_WORK TASK_
Needed from the data below: every line from the one with "pinky pip: (586, 445)" up to and including the one with "index pip: (477, 411)", repeated exactly and with nothing else.

Stored items from a collection:
■ ■ ■ ■
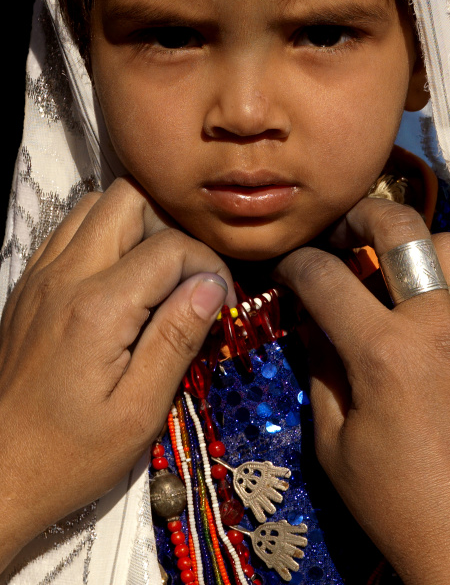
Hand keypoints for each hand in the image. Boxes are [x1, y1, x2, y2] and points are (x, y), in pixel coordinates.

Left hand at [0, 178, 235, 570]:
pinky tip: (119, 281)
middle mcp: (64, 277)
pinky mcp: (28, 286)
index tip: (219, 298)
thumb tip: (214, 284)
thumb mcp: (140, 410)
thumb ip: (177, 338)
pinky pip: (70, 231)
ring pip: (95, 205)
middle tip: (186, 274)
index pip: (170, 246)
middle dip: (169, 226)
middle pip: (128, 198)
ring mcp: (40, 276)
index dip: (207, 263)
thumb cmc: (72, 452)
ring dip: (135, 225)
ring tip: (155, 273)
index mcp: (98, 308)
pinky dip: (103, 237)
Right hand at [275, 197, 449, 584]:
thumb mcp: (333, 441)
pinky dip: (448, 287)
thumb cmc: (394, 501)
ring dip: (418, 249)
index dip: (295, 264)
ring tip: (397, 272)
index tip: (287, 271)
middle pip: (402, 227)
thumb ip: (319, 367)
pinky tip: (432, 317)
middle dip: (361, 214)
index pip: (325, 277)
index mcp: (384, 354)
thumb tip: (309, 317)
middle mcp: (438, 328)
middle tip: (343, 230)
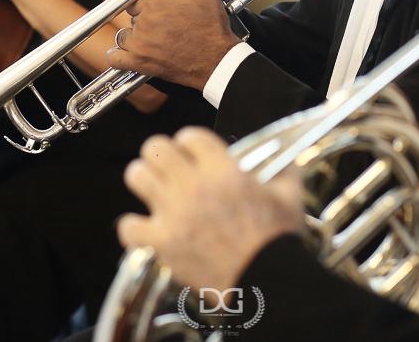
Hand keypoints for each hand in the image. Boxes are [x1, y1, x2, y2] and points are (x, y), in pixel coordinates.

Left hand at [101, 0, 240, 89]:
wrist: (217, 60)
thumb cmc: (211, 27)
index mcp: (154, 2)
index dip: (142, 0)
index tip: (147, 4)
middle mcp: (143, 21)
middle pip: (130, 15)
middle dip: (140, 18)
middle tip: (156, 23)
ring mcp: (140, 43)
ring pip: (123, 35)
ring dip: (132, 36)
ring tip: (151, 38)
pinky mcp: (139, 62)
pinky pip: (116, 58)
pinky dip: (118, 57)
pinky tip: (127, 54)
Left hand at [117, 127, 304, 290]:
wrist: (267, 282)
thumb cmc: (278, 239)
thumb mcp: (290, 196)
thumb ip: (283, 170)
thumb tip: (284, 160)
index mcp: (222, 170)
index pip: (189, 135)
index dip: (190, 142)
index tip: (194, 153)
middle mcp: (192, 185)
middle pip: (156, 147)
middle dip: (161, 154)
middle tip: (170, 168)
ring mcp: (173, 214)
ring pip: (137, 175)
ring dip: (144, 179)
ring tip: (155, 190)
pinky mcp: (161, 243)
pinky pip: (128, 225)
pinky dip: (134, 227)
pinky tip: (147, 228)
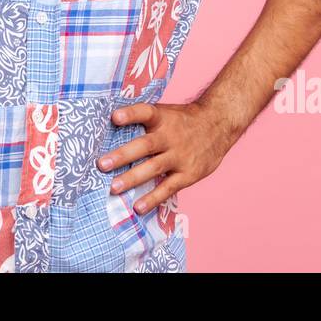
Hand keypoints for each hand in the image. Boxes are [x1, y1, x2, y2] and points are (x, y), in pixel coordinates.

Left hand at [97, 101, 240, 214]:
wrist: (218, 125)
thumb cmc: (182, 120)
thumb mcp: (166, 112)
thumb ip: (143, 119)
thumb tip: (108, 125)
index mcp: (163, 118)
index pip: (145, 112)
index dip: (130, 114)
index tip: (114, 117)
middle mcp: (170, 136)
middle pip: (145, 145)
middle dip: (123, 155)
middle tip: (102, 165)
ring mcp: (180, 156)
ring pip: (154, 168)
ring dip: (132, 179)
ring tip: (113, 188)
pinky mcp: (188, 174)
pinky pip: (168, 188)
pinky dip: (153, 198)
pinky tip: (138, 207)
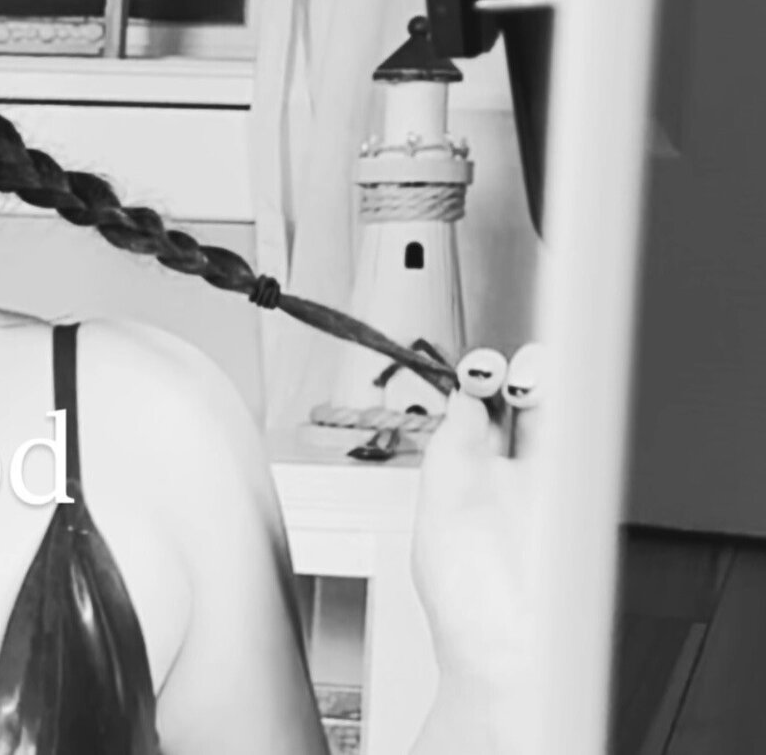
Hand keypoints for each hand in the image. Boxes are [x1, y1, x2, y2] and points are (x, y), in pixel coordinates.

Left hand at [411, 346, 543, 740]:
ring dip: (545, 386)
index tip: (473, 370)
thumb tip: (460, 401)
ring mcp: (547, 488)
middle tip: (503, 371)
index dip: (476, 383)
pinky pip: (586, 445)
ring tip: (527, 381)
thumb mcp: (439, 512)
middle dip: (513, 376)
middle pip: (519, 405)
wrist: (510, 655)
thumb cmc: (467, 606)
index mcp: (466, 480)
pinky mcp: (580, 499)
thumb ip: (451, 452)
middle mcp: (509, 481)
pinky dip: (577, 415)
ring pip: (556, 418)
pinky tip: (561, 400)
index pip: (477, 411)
■ ■ ■ ■
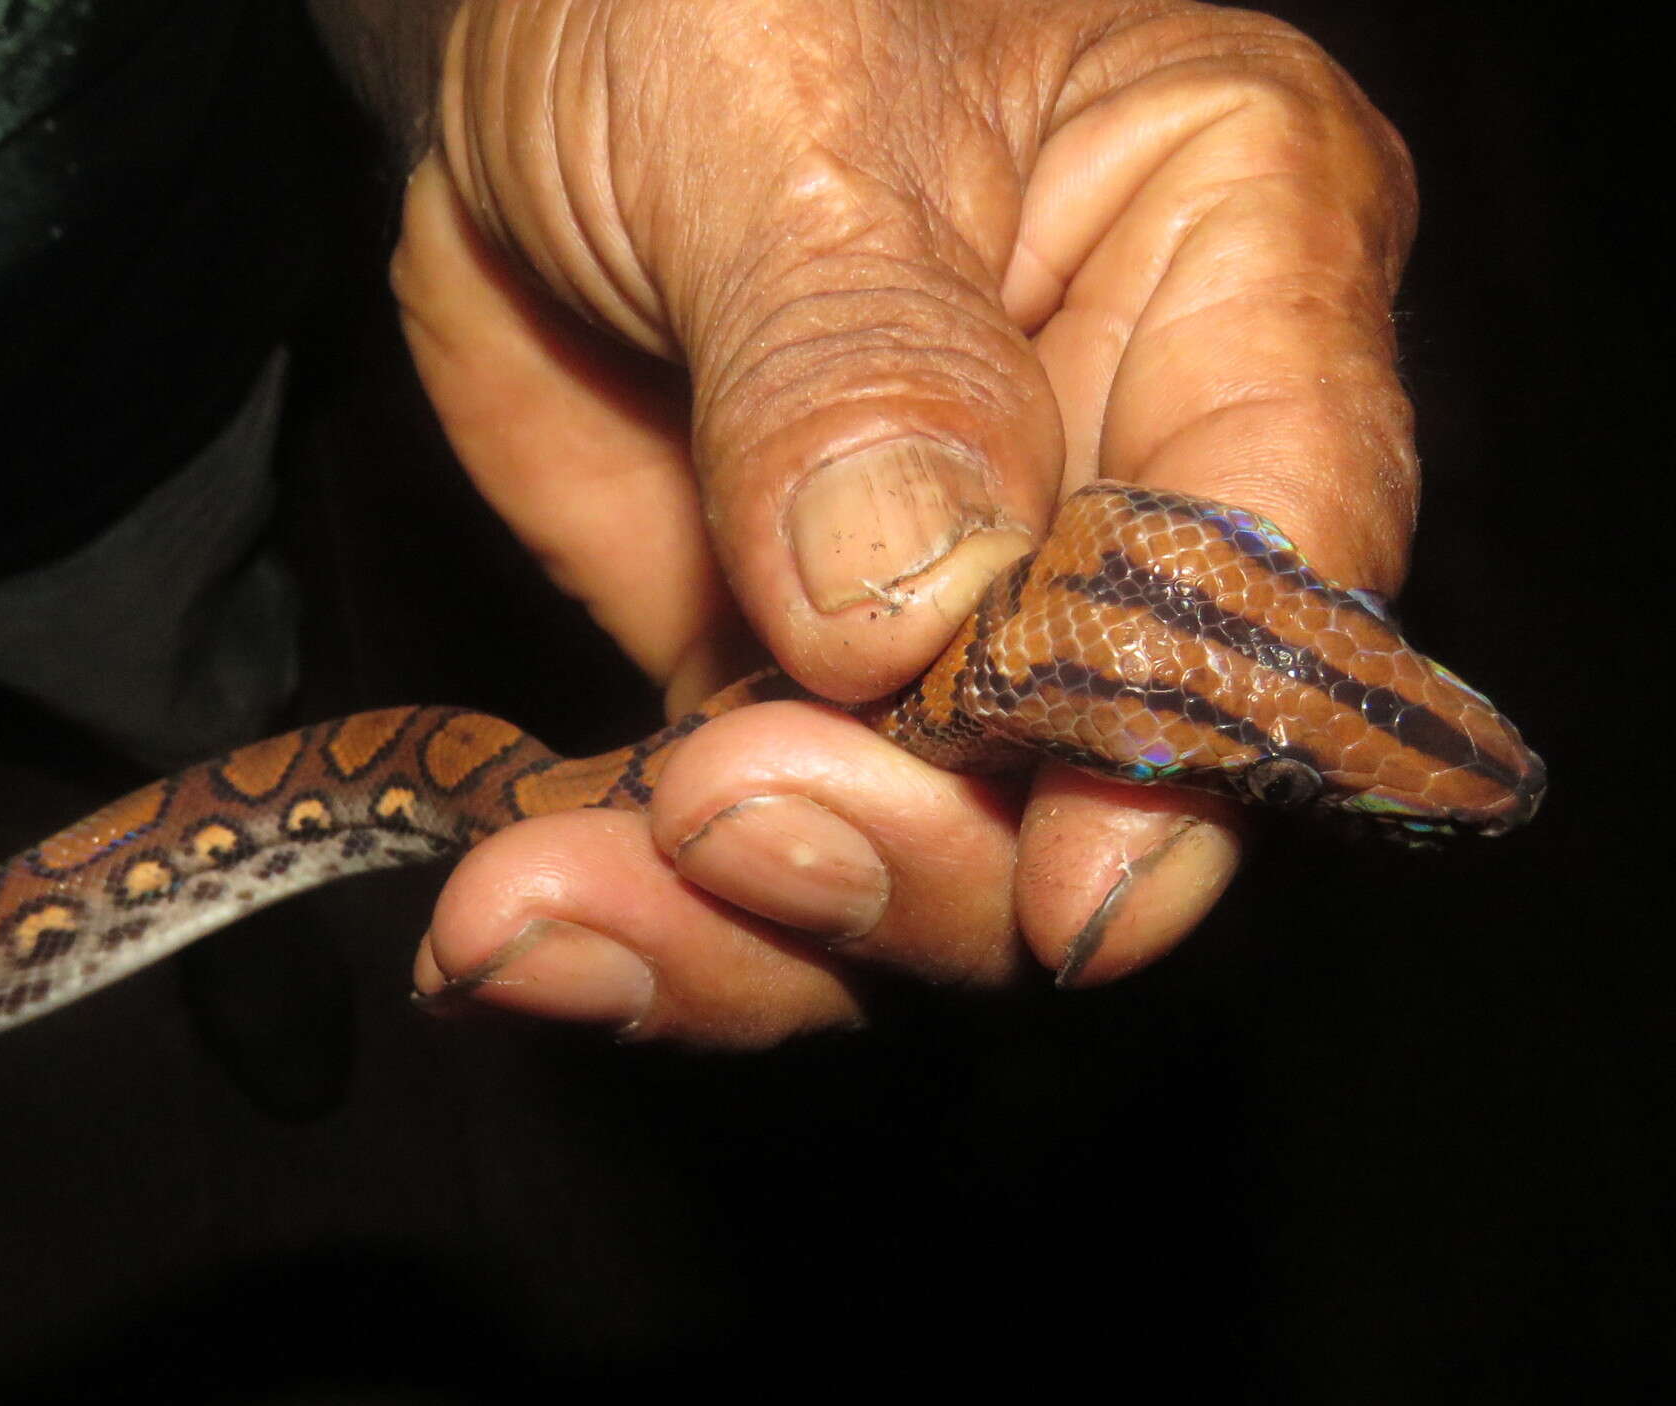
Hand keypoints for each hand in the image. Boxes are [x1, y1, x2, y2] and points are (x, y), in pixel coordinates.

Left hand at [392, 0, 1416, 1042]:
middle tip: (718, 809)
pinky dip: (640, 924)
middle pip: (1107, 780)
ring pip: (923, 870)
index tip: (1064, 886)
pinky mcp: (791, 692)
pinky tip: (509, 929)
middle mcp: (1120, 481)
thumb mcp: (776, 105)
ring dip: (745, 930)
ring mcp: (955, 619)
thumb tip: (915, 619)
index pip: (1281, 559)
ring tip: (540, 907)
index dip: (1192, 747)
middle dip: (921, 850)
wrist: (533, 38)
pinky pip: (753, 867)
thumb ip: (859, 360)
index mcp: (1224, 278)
■ ■ ■ ■
_ANSWER TO THE PROBLEM_
pinky pip: (586, 445)
ring tip: (527, 381)
thumb mcp: (439, 512)
middle dip: (513, 376)
middle pip: (519, 405)
wrist: (510, 655)
thumb cmc: (467, 606)
index mcp: (466, 480)
pinky mcp: (580, 499)
thumb ip: (451, 452)
middle mcp: (509, 481)
pinky dip: (577, 415)
ring pip: (556, 418)
pinky tip: (561, 400)
index pip: (477, 411)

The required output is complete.